As críticas à artilharia desordenada da imprensa estão dando resultado: hoje, raramente os grandes veículos de comunicação acusam alguém de algum crime que não tenha sido provado (na verdade, não é tão raramente assim, mas bem menos do que já foi). Agora a era é do ‘suposto’ fato – mesmo quando o fato suposto é bem mais que suposto. Um jornal foi fundo: o marido da atriz Suzana Vieira foi preso num motel, acusado de agredir a acompanhante, de quebrar o quarto e de resistir à prisão. E, segundo a notícia, Suzana Vieira, ‘supostamente traída’, não quis falar sobre o caso. O ‘supostamente traída’ não é uma delícia?



…cruel

A notícia lembra a piada daquele dinamarquês, o Joaquinsky, que contratou o detetive Manuelsky para seguir sua esposa. O detetive Manuelsky seguiu a moça até o quarto do motel, em companhia de um rapaz, e descreveu os fatos até que, nua, ela apagou a luz. E Joaquinsky se lamentou: ‘Ah, dúvida cruel!’



E eu com isso?

Não faz tanto tempo assim, embora este colunista, à época, fosse jovem. O Jornal do Brasil era uma seleção canarinho de jornalistas: Alberto Dines no comando, Carlos Lemos na secretaria de Redação, Luís Orlando Carneiro na pauta, Fernando Gabeira na chefia de reportagem, Eurilo Duarte no comando da sucursal de São Paulo – outra seleção, com Rolf Kuntz, Ebrahim Ramadan, Guilherme Miranda, Miguel Jorge, Laerte Fernandes, Bernardo Lerer, todos muito jovens, gente que serviria de base ao futuro Jornal da Tarde.

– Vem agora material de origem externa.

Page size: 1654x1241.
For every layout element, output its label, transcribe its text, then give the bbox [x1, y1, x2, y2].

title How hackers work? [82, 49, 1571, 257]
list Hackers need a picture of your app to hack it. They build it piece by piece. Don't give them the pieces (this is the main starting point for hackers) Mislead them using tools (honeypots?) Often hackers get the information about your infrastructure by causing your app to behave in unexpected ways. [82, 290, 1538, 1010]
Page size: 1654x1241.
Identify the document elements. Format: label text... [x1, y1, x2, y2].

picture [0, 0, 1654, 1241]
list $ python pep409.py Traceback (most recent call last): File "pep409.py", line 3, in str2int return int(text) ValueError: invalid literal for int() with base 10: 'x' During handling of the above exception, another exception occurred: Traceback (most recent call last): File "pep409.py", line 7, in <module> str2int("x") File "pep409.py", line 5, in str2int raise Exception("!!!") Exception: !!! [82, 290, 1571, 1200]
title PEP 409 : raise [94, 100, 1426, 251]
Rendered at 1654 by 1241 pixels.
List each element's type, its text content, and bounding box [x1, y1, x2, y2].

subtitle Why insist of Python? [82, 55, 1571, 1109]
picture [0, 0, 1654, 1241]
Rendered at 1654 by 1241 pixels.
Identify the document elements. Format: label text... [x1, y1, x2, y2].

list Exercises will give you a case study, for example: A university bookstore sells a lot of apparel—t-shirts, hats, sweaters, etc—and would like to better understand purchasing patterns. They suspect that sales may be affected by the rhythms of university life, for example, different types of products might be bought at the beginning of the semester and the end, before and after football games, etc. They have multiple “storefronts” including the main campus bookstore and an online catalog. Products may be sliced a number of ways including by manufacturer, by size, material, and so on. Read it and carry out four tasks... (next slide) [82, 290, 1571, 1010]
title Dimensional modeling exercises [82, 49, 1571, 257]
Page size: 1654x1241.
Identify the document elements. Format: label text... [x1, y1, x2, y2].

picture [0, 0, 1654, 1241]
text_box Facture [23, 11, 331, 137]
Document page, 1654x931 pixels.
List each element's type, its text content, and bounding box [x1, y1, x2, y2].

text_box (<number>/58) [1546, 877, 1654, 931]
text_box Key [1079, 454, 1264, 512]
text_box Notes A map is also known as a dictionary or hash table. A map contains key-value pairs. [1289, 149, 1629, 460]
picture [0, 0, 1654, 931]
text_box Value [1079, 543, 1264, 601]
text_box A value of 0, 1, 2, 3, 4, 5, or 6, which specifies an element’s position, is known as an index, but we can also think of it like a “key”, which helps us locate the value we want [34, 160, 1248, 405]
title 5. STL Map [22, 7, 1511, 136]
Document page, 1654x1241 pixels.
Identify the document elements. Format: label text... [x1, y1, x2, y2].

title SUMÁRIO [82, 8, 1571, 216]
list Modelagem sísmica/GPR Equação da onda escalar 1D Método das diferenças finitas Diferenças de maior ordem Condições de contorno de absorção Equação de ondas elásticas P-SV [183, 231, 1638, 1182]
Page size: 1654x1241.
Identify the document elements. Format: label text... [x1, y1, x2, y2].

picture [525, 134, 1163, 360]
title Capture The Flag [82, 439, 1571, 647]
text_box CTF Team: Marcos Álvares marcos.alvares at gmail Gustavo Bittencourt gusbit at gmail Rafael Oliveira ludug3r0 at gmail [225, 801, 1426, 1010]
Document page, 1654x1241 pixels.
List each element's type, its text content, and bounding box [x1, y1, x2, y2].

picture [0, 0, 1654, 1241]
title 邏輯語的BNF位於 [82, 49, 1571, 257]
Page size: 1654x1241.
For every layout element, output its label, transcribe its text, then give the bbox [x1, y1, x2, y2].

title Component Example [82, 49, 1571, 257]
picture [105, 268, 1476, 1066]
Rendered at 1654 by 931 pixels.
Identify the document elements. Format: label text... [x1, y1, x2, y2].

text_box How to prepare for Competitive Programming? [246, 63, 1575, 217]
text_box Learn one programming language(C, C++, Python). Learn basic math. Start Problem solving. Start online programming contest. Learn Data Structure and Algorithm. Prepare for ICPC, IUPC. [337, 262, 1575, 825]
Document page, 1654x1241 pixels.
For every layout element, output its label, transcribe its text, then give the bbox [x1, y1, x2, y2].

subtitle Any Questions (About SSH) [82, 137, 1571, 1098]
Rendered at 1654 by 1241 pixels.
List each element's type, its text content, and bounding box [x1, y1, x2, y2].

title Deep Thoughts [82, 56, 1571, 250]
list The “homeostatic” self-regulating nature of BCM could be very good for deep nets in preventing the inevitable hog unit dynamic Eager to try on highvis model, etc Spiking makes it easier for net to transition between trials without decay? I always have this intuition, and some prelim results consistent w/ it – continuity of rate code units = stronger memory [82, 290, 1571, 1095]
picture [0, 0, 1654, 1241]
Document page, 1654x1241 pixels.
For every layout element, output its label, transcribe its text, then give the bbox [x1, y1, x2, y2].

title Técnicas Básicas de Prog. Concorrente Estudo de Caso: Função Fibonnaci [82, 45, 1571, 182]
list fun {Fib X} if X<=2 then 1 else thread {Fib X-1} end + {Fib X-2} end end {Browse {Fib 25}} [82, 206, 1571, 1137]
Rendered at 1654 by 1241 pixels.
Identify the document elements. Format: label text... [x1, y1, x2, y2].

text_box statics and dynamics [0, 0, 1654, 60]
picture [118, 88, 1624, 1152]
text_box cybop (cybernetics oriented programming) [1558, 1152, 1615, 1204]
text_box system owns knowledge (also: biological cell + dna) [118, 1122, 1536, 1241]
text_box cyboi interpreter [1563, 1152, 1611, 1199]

Certo dia, este colunista aguardava apenas a ordem do Rio para encerrar os trabalhos da sucursal quando veio a notícia de que havia um pequeno incêndio na Praça do Patriarca, no velho centro de São Paulo. Os bombeiros já estavam lá, a notícia foi mandada. De repente, dois eventos simultâneos: acabou a água no lugar do incêndio e pifou o sistema de microondas, que fazia a comunicação entre São Paulo e Rio.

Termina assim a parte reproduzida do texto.